What to work on → Among the lines below, copy exactly those from the one with "value (a small" through the one with "emitter's internal staging", counting both ends.

Saved entries →
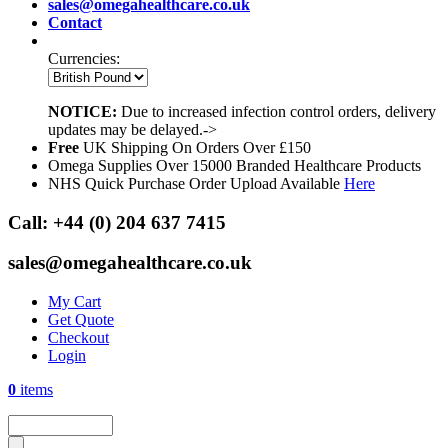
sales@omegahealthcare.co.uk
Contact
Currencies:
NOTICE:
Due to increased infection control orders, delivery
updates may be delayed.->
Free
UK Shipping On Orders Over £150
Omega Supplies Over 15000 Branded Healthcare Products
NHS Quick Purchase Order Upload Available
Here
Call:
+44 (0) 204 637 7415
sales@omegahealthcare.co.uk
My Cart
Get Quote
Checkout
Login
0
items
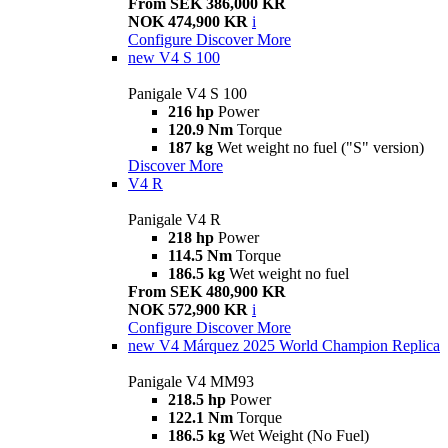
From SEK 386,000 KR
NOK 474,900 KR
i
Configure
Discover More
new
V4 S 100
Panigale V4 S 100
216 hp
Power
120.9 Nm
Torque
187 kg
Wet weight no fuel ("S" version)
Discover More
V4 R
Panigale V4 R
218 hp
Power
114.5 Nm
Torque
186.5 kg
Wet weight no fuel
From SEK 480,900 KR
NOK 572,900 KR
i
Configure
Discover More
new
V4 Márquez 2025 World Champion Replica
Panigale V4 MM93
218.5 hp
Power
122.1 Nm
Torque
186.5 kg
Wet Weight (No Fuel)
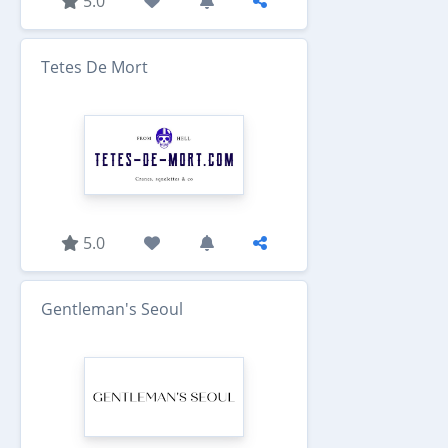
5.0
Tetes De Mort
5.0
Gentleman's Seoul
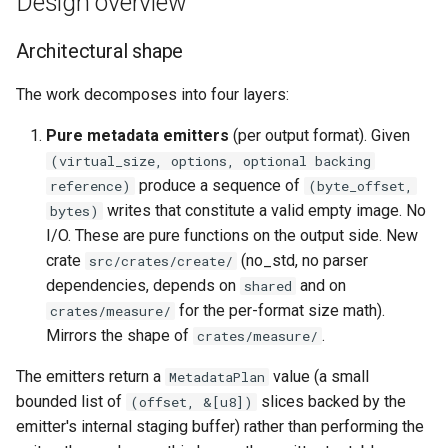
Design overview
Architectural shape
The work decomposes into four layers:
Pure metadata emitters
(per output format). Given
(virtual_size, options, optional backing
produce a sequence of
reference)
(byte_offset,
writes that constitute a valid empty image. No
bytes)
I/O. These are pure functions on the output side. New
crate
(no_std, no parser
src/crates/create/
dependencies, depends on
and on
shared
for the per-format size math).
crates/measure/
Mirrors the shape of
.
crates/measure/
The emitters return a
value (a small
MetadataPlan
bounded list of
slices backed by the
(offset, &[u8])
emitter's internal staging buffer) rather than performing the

==

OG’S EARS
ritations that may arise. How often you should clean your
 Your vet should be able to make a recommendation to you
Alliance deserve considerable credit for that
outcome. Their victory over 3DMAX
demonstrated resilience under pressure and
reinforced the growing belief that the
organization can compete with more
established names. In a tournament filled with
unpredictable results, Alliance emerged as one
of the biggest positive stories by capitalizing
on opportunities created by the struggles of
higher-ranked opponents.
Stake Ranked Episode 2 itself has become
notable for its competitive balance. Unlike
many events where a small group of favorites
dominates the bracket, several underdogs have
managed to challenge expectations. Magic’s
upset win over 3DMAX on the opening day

Exercise solution →
value (a small
MetadataPlan
bounded list of
slices backed by the
(offset, &[u8])
emitter's internal staging buffer) rather than performing the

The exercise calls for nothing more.